Texto.
━━━━━━━━━━
Él ya no piensa en estas cosas. Solo tiene en la cabeza a su familia. ¿Por qué los castigan a ellos? Querrían cuidarlo ahora que le queda poca vida, pero no pueden hacerlo.
A pocos metros suyos está otro preso. Entonces era subteniente. A diferencia suya, él efectivamente disparó. Le ha contado que esa imagen lo acompaña todas las noches. No se atrevió a negarse y pasar así a la fila de los fusilados. Estaba muerto de susto y no quería morir. Él sabe que mató, pero no dónde están los muertos. Fue asesino, pero no sepulturero.
El abogado de él también invocó la prescripción, pero le dijeron que no, porque era un secuestro permanente. Él entiende que todos entendemos que no resulta posible mantener secuestrado por casi medio siglo a ese montón de personas, pero así son las cosas.
Él se alegra de veras de que al lautarista Guillermo Ossandón le hayan permitido terminar sus días en arresto domiciliario, a pesar de que estaba condenado por varios asesinatos. Sabe que Ossandón mató a sangre fría, como otros de Punta Peuco; él, en cambio, lo hizo aterrado. Se alegra por él: por experiencia propia, conoce lo que es estar viejo, muy viejo, y enfermo de cáncer.
━━━━━━━━━━
Registros proporcionados.
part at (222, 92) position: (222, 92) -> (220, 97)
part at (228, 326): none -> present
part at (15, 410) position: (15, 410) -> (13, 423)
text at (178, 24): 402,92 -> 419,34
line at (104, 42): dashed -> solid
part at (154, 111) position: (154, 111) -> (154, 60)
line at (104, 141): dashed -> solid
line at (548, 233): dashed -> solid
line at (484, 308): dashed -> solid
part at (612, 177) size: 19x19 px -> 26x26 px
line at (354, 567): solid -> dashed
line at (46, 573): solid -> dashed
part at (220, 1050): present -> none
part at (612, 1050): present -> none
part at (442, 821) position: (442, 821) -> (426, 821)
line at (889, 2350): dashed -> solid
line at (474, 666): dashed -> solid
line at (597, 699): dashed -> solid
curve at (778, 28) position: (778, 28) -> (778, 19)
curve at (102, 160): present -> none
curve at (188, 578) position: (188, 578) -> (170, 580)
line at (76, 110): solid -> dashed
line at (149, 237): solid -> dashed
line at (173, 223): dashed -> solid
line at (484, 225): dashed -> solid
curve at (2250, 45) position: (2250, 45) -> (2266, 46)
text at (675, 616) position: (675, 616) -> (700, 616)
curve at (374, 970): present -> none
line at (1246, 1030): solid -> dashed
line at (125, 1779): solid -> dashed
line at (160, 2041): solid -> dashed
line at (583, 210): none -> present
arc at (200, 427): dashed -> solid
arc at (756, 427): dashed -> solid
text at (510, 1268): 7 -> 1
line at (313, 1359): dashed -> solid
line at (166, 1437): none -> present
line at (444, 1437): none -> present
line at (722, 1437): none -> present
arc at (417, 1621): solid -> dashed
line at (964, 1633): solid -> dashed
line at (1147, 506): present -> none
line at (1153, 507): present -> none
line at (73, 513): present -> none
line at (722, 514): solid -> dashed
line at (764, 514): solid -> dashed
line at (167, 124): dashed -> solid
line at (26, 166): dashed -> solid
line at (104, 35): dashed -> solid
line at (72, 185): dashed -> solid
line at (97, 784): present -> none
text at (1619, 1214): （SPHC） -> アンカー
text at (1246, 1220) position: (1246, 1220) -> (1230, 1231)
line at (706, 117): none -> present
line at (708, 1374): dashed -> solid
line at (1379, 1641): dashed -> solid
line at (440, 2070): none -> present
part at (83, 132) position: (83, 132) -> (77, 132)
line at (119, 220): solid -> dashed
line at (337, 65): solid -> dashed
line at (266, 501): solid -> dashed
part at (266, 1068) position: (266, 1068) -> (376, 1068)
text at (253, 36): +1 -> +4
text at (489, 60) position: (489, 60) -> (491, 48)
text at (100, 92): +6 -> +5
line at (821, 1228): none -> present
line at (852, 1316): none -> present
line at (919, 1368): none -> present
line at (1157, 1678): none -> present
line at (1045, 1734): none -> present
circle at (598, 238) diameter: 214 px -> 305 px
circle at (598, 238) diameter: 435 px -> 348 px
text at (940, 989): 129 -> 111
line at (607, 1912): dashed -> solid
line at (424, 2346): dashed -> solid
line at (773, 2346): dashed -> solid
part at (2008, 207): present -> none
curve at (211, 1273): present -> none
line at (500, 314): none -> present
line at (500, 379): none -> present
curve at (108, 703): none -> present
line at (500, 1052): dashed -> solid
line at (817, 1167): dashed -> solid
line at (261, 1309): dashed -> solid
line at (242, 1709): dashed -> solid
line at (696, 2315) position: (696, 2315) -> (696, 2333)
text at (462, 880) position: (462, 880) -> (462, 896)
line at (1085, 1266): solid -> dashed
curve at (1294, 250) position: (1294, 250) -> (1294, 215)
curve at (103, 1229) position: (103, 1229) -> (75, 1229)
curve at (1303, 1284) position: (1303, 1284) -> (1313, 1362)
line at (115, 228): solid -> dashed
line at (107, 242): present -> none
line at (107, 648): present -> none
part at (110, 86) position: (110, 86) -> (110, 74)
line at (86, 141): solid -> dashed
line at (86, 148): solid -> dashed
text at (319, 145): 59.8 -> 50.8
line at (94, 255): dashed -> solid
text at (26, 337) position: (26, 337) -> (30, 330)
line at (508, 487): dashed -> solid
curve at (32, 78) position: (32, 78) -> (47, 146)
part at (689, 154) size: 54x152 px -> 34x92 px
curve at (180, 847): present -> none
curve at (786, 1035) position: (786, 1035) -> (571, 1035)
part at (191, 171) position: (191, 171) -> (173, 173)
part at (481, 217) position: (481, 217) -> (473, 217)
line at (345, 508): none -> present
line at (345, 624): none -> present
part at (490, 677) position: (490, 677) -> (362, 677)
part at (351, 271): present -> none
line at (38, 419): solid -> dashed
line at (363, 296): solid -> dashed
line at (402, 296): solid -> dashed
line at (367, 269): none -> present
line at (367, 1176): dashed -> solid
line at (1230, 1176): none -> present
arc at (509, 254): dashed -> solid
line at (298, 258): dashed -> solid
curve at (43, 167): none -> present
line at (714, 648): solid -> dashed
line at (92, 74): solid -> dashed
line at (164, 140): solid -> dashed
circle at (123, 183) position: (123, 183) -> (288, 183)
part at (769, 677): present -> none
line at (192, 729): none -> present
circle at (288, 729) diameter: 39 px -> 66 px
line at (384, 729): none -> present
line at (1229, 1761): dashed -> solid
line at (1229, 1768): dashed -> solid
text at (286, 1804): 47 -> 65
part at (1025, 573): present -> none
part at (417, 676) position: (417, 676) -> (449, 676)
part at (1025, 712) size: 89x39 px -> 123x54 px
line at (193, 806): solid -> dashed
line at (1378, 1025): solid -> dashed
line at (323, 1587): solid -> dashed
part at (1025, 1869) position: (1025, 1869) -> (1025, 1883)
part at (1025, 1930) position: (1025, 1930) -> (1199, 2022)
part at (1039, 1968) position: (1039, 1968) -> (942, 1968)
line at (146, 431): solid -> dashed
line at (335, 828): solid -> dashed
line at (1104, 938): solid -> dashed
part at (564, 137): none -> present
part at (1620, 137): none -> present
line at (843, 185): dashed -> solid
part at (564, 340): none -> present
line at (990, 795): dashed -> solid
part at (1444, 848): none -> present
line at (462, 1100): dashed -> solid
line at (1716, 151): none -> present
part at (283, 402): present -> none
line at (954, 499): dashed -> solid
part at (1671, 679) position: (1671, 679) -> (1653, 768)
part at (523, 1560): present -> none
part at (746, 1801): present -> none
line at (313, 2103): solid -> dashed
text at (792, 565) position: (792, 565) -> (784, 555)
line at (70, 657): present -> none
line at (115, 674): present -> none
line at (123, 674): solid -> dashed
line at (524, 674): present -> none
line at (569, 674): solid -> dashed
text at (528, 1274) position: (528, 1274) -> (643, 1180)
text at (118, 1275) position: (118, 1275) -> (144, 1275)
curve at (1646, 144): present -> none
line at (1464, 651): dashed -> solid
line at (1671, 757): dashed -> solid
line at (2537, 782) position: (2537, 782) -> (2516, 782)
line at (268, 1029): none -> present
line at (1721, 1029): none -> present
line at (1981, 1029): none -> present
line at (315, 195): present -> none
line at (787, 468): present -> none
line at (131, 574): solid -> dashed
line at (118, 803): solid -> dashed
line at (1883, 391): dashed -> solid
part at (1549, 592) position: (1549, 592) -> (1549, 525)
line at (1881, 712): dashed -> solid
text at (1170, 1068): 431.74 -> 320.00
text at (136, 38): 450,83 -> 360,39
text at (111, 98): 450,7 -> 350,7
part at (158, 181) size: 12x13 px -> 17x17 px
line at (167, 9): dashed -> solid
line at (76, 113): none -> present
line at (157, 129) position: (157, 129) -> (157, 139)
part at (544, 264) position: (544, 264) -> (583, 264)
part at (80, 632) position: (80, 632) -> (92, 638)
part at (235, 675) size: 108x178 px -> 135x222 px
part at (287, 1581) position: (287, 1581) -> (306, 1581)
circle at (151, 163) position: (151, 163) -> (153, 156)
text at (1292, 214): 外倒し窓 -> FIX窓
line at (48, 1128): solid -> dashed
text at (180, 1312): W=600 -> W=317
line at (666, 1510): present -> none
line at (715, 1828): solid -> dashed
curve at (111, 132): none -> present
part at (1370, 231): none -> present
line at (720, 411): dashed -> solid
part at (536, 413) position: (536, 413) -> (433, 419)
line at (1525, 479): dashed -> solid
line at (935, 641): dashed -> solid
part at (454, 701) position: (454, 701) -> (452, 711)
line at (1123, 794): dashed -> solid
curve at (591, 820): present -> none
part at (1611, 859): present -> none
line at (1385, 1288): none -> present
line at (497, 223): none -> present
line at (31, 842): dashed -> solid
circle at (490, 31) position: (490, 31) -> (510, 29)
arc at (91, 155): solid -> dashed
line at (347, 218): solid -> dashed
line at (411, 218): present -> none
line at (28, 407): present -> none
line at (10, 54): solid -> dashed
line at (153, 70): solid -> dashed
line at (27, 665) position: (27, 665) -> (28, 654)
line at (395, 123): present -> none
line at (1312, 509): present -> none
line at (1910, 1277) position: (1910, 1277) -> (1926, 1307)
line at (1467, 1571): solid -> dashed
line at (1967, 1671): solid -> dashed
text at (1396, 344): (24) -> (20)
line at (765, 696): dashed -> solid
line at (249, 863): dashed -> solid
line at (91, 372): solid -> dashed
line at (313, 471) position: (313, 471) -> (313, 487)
━━━━━━━━━━
Lista de tareas.
#1 Según el texto, ¿por qué el otro preso, que entonces era subteniente, sí disparó? Explícalo en una a tres oraciones.
#2 Por favor, redacta la parte que sigue del texto sobre los presos, empezando justo después de su última oración.

Respuestas del ejercicio.
#1 No se atrevió a negarse, porque así habría pasado a la fila de los fusilados. Estaba muerto de susto y no quería morir.

#2
Hace unos días, alguien le hizo llegar una fotocopia de una página del libro “Idealista sin ilusiones. Conversaciones con José Zalaquett”. Allí, el famoso defensor de los derechos humanos se refiere a casos como él y otros todavía más terribles. Cuenta el de Rudolf Hess, el número tres de la jerarquía nazi, que estuvo preso en la cárcel de Spandau próximo a cumplir noventa años. Cuando Zalaquett y otros representantes de Amnistía Internacional expresaron su preocupación por el preso, les contestaron “pero si es un monstruo”, y ellos respondieron: “él es un monstruo, pero nosotros no”.
Otro tanto, recordaba Zalaquett, sucedió con Erich Honecker, responsable de muchísimas muertes, pero enfermo de un cáncer al hígado. No lo encarcelaron. Murió en Chile, en la casa de su hija.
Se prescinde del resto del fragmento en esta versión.